PASSAGE SHOWN ::
● ● ● ●
The Department of Biotechnology has successfully completed research project AP09260785 (0123RK00131), aimed at developing an innovative technology for producing biohydrogen from promising cyanobacterial strains. This project marks significant progress in bioenergy, offering a clean, renewable energy source that can minimize carbon emissions and reduce environmental impact.

During the project, scientists identified and studied cyanobacterial strains collected from various ecosystems in Kazakhstan, including hot springs, water bodies, and rice fields. Particular attention was given to photosynthetic microorganisms capable of efficiently converting solar energy into hydrogen. As a result, eight axenic cyanobacterial cultures were isolated, including Anabaena variabilis and Synechococcus sp., which demonstrated high biomass yields and hydrogen productivity. The highest hydrogen yield was achieved with the strain Anabaena variabilis A-1, producing 8.67 μmol H₂/mg chl/h in dark conditions—a result 17 times greater than in light conditions.

Through experimentation, scientists optimized cultivation conditions, discovering that adding HEPES and sodium bicarbonate to the BG0-11 nutrient medium significantly enhanced hydrogen productivity in Anabaena variabilis A-1. The BG0-11-S medium was also found to be highly effective, achieving biohydrogen yields of up to 9.82 μmol H₂/mg chl/h—several times higher than with other medium modifications.

As a result of the project, a laboratory protocol for hydrogen production was developed, and a patent was obtained for utility model No. 8167 dated February 28, 2023, establishing the unique properties of the Anabaena variabilis A-1 strain as a promising biofuel source.

This project’s completion underscores the importance and relevance of using cyanobacteria in bioenergy and paves the way for a sustainable future, where biohydrogen can become a vital component of the global energy system.
● ● ● ●
EXCERPTED RECORDS ::
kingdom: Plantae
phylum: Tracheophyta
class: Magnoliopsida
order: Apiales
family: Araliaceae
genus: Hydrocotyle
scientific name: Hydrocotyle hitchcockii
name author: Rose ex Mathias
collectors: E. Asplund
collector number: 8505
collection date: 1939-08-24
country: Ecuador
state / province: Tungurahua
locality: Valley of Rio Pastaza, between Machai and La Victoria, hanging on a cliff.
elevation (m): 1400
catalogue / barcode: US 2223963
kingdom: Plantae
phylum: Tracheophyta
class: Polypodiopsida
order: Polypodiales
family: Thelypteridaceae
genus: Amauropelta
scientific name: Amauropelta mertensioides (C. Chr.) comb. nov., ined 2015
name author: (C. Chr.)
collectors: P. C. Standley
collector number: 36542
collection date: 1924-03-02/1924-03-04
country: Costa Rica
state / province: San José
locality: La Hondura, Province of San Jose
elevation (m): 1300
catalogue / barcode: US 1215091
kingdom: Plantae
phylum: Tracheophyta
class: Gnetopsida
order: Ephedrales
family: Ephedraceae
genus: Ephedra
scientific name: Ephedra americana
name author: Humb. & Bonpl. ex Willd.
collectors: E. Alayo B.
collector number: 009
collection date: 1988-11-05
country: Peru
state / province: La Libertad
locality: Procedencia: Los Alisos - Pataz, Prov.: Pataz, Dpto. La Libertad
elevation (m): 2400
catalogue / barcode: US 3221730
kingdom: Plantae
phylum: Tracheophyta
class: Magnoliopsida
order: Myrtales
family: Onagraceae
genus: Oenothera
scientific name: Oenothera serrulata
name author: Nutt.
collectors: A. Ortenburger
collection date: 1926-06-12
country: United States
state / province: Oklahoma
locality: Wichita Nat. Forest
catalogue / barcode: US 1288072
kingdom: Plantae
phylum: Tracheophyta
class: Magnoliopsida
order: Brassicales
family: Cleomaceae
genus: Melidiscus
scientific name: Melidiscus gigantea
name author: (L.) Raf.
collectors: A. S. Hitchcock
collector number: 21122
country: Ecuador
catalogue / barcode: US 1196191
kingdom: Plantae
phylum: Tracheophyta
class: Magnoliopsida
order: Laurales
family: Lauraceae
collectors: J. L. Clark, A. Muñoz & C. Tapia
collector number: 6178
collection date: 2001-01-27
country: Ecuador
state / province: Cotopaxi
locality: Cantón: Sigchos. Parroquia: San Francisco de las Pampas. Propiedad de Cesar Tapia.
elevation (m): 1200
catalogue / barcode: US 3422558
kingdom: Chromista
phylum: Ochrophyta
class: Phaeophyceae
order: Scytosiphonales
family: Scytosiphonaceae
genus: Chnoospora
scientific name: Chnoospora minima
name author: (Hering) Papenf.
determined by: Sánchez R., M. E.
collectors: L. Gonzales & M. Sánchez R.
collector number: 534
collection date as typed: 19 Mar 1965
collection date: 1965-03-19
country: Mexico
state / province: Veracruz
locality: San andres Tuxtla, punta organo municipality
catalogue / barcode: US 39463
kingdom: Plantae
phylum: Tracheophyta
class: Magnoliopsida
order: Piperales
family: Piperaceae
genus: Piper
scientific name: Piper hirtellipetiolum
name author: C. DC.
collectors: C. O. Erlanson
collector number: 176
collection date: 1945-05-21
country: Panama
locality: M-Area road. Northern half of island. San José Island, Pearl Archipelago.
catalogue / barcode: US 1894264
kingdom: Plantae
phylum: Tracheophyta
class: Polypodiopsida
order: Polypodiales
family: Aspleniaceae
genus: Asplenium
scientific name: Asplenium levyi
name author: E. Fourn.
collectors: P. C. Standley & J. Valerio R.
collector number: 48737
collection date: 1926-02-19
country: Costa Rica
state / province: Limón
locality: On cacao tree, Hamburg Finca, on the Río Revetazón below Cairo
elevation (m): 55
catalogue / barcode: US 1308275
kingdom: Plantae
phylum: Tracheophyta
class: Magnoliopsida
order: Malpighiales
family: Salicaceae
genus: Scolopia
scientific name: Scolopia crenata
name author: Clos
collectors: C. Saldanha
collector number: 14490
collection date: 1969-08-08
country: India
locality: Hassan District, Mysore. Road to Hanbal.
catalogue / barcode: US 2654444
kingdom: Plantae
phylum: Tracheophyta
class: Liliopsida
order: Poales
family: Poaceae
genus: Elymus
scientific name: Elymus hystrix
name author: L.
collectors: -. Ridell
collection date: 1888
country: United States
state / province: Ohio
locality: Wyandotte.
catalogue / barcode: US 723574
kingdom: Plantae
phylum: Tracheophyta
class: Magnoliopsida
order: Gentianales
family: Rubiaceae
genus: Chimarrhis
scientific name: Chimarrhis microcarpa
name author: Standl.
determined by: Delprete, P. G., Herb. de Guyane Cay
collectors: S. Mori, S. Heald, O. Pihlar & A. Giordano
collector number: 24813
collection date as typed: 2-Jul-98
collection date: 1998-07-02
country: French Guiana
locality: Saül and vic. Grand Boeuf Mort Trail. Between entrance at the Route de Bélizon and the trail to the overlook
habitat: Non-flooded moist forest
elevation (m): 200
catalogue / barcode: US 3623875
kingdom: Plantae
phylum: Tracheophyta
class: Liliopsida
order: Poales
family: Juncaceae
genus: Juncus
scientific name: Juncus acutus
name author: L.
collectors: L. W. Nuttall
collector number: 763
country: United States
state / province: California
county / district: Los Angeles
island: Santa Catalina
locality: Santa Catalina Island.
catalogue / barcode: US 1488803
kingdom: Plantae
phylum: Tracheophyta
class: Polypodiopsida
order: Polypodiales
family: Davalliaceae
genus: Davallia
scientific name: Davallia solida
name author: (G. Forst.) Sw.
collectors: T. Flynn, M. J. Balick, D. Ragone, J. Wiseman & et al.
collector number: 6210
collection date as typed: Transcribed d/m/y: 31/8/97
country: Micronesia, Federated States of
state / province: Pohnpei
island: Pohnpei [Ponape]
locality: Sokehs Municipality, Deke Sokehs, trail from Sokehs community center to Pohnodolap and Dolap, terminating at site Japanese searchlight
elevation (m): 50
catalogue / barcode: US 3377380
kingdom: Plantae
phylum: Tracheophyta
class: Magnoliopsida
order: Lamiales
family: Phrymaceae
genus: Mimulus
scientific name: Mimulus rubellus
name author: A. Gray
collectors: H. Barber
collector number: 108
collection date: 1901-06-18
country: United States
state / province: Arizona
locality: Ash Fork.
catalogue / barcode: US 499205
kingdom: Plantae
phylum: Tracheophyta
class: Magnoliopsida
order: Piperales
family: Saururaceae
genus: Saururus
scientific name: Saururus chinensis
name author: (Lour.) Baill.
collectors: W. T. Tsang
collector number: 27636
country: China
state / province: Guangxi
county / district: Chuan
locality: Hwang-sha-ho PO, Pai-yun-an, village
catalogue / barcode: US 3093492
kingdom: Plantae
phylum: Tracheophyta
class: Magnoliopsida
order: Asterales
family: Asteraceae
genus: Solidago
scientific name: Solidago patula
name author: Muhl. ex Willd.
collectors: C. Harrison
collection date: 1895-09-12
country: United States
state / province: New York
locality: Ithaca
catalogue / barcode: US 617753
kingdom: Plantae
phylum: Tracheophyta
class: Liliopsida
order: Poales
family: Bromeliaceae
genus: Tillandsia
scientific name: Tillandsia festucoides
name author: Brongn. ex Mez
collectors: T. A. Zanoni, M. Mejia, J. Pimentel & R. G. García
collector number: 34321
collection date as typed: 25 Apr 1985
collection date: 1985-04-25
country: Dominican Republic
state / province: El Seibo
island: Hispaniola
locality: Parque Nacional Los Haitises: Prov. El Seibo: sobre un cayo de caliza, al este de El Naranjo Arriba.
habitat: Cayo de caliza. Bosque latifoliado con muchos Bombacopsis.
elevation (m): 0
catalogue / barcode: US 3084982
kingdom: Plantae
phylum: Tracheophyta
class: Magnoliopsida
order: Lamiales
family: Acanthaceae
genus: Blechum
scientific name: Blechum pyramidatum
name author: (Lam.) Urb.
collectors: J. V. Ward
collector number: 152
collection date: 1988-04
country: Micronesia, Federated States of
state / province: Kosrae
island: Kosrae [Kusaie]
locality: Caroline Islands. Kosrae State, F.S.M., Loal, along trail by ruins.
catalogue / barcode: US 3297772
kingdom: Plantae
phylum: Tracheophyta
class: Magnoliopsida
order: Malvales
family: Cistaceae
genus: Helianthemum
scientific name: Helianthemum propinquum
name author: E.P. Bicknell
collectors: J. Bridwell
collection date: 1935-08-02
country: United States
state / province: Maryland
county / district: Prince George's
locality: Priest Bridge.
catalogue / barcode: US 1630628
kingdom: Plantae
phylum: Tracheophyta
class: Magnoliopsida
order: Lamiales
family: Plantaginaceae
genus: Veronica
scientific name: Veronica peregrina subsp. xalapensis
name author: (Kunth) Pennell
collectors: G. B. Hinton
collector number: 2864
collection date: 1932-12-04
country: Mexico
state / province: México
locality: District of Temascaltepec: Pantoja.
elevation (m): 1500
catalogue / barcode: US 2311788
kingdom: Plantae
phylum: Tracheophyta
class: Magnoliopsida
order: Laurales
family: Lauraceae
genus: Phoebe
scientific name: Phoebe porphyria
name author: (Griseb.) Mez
● ● ● ●
WHAT IS NEEDED ::
In the biohydrogen report, what number and date does the utility model patent carry? The lines are material separate from the biohydrogen report.

WRITTEN RESPONSE ::
No. 8167, dated February 28, 2023.